First, normal testosterone levels in men are approximately between 300 and 800 and in women between 20 and 70. As we age, our testosterone levels decline. Testosterone replacement therapy is meant to boost your testosterone level to what it was when you were in your 20’s or early 30’s and admittedly, we will get men and women higher than what lab values would call “normal.” Our sole purpose is to optimize hormones to a level that is safe and improves quality of life. However, we never get testosterone levels as high as those who abuse it. The highest testosterone level I have ever recorded on myself is probably 2,000. Weight lifters go up to 6,000 or even higher.
Next, and probably one of the most important differences is when we do TRT we only use bioidentical hormones that are biochemically exactly what your own body produces.
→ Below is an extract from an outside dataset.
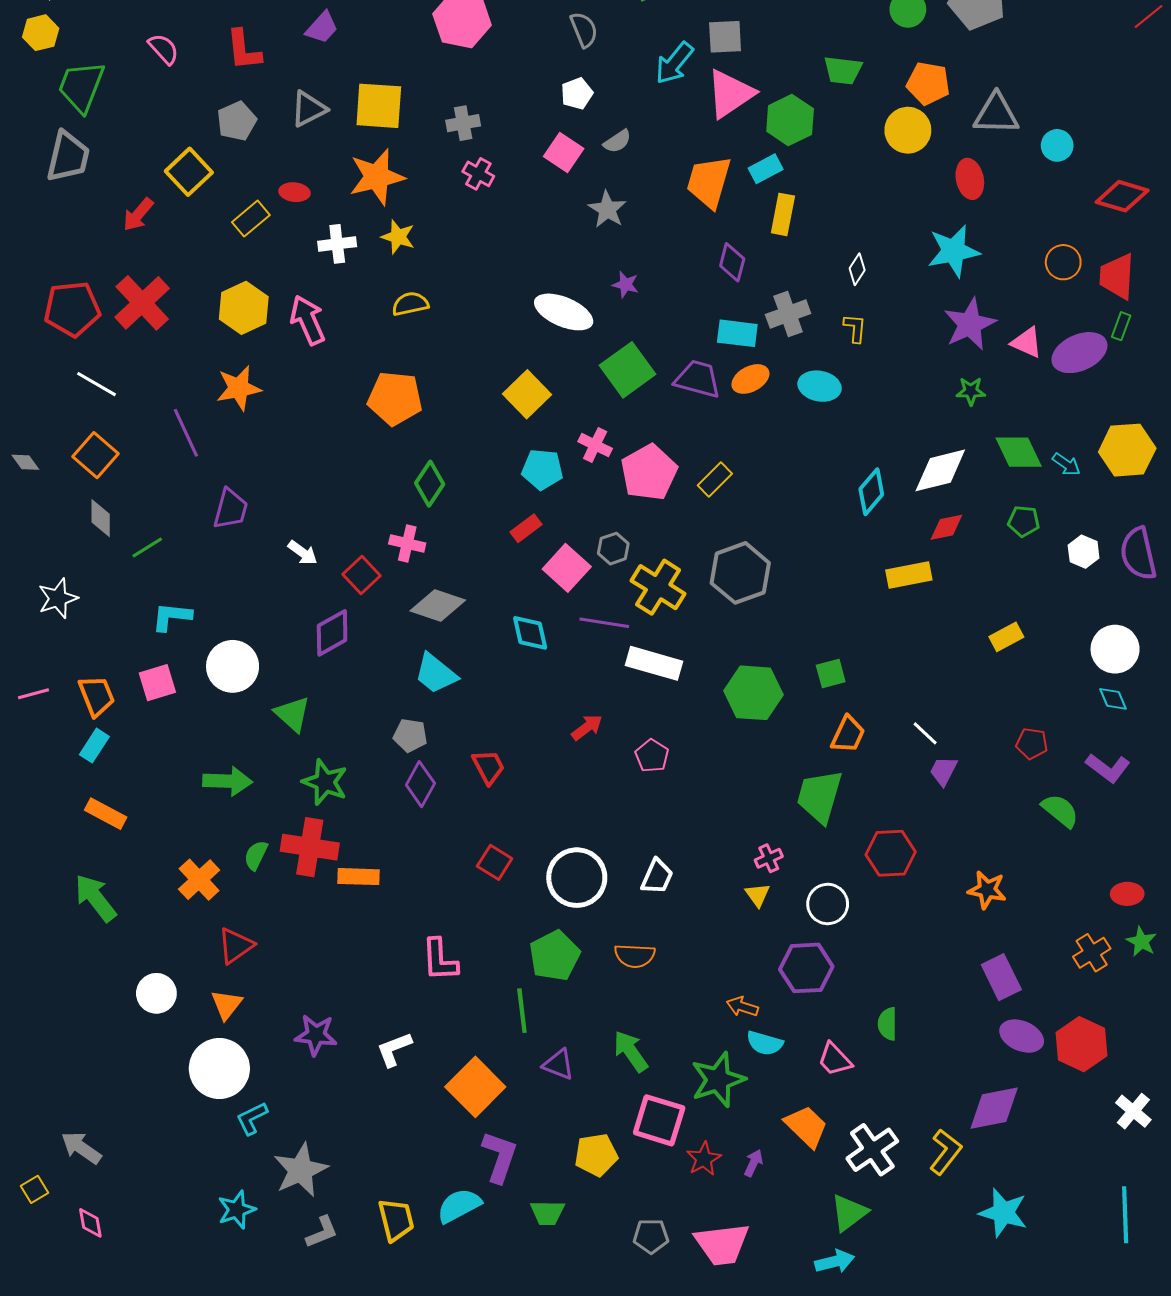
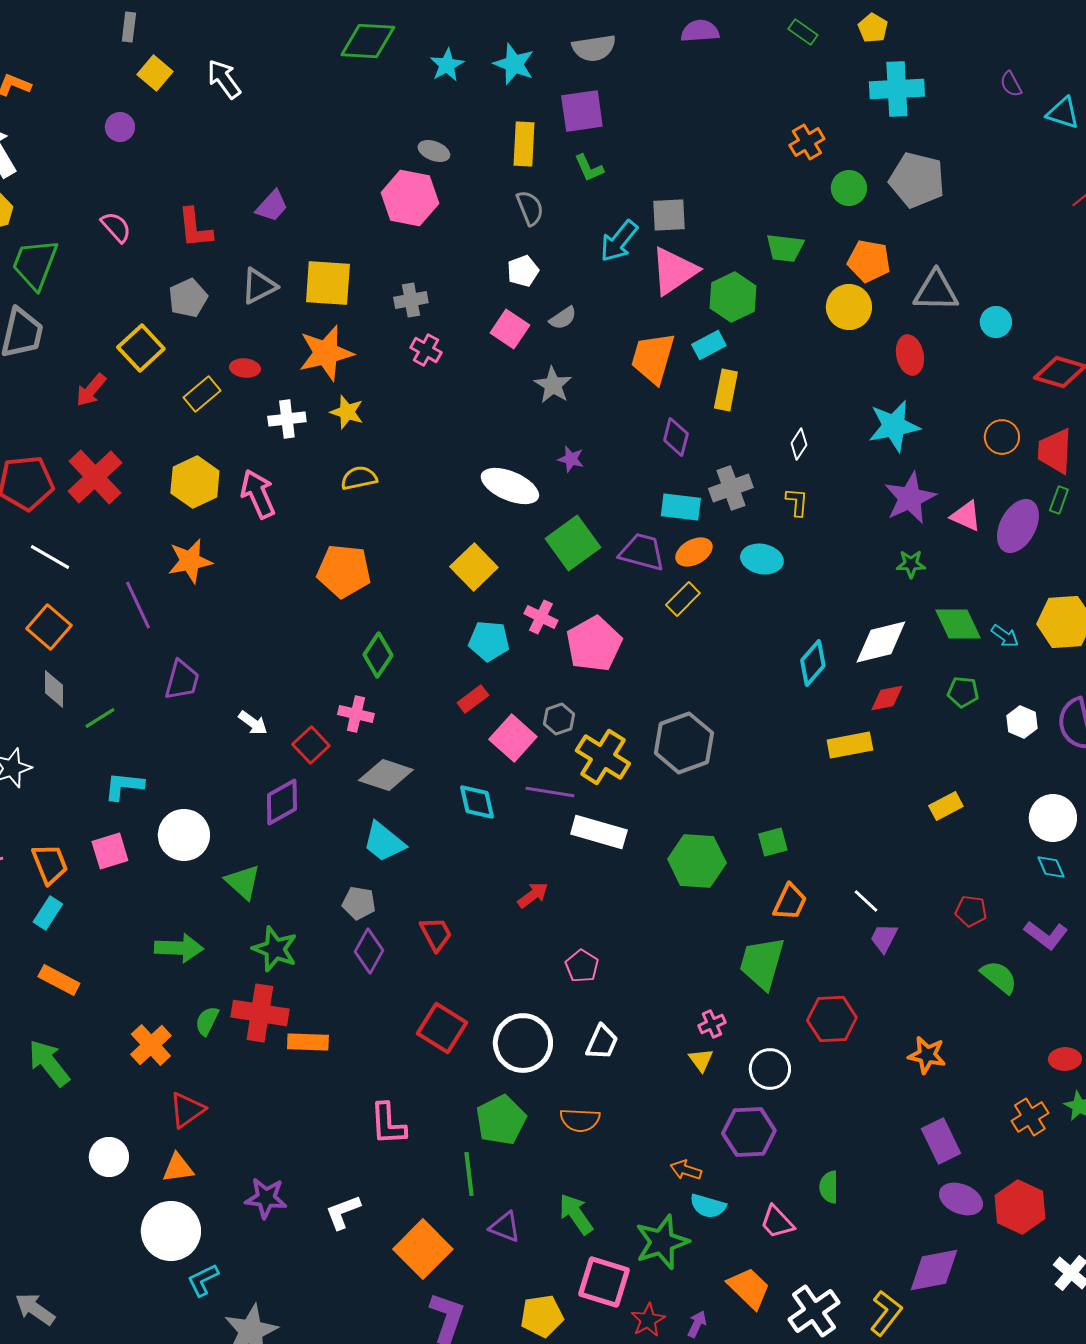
purple ellipse: (1079, 353) -> (1018, 526), turned -38
yellow rectangle: (715, 480) -> (683, 599), moved
pink pentagon: (652, 756) -> (582, 966), moved
red square: (495, 862) -> (442, 1028), size x1.4
orange triangle: (226, 1005) -> (178, 1168), turned 44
Those who abuse anabolic steroids will occasionally employ testosterone, but along with other steroids that are not only foreign to humans, some were produced for use in horses and animals. Winstrol, for example, is a commonly discussed steroid among the body-building community but is only approved for use in veterinary medicine and currently used as a performance-enhancing drug in racehorses. If the famous study entitled, The Women’s Health Initiative (I’ll be writing an article dedicated specifically to the Women’s Health Initiative in the near future) taught us anything, it taught us foreign non-bioidentical substances can be harmful.
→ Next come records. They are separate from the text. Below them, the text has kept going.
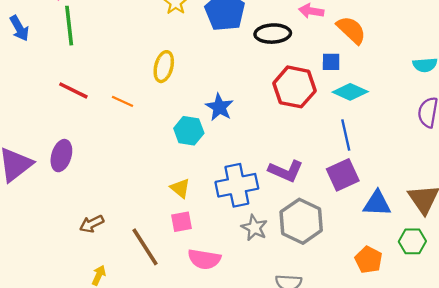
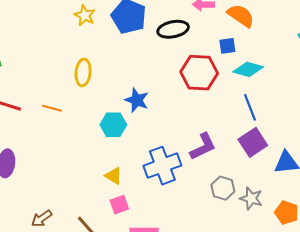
purple L-shape: (286, 171) -> (203, 147), turned -40
gray hexagon: (301, 221) -> (223, 188), size x0.6
gray star: (254, 228) -> (251, 198), moved

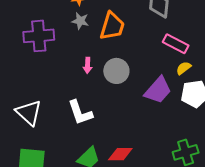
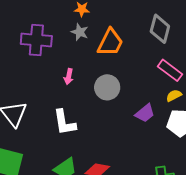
pink arrow: (88, 65) -> (69, 77), moved
purple trapezoid: (158, 90) -> (145, 113), size x0.7

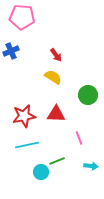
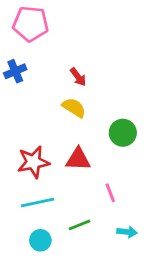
cyan circle: (41, 172) -> (40, 240), moved

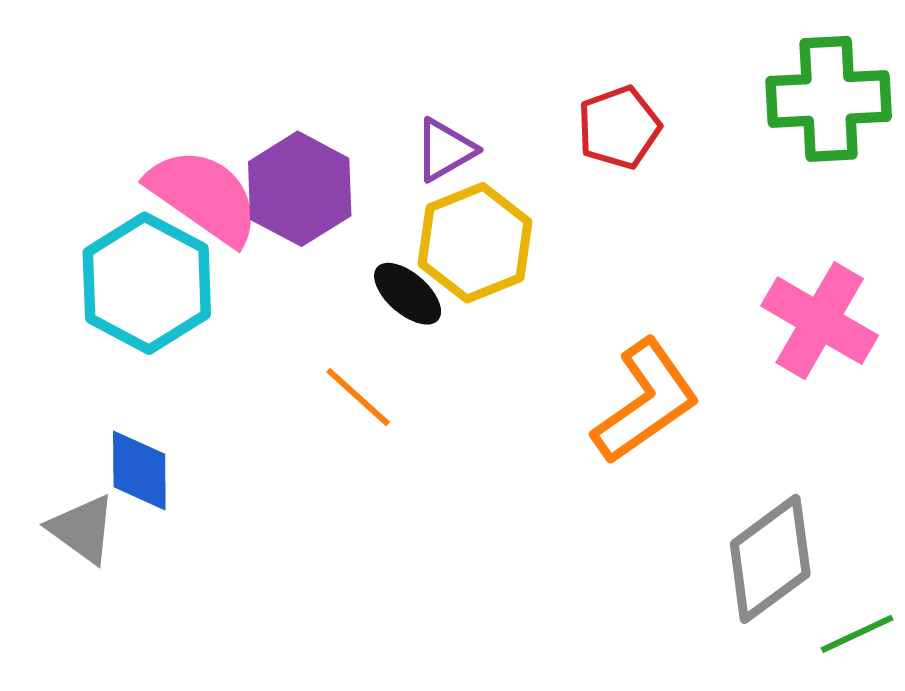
Illegal steroid users also manage estrogen differently. They will often use medications like Arimidex in an attempt to drive their testosterone levels even higher. In the human body, an enzyme called aromatase will charge a percentage of testosterone to estrogen. Arimidex blocks the aromatase enzyme preventing testosterone from being changed to estrogen. From a pure health standpoint, this is never a good idea. Estrogen is your friend when it comes to cardiac protection and has favorable effects on cholesterol. If estrogen is allowed to slowly creep up in men, it has incredible beneficial cardiac effects and no, they won’t make you grow man boobs. Like most hormones, if changes occur too fast then symptoms may occur so we try to limit a rapid rise of estrogen but never block it permanently. There are other differences but for the sake of brevity, I’ll stop here. I think you get the point though. My hope is we continue to shift into an era where men and women live healthier into their 60’s while maintain physiques looking decades younger.
As always, email me with questions or comments info@liveyoungspa.com or message me on FB. My next article will be geared toward endurance athletes and specifically, I’ll be discussing hematocrit and hemoglobin levels and how your blood level can beneficially or negatively affect performance.
NB – In the interest of not getting pummeled by men who are bigger than me, please let it be known, I am big fans of Arnold Schwarzenegger and Lou Ferrigno and have no idea whether either of them ever used PED’s. I still refer to Schwarzenegger’s book on weight lifting occasionally.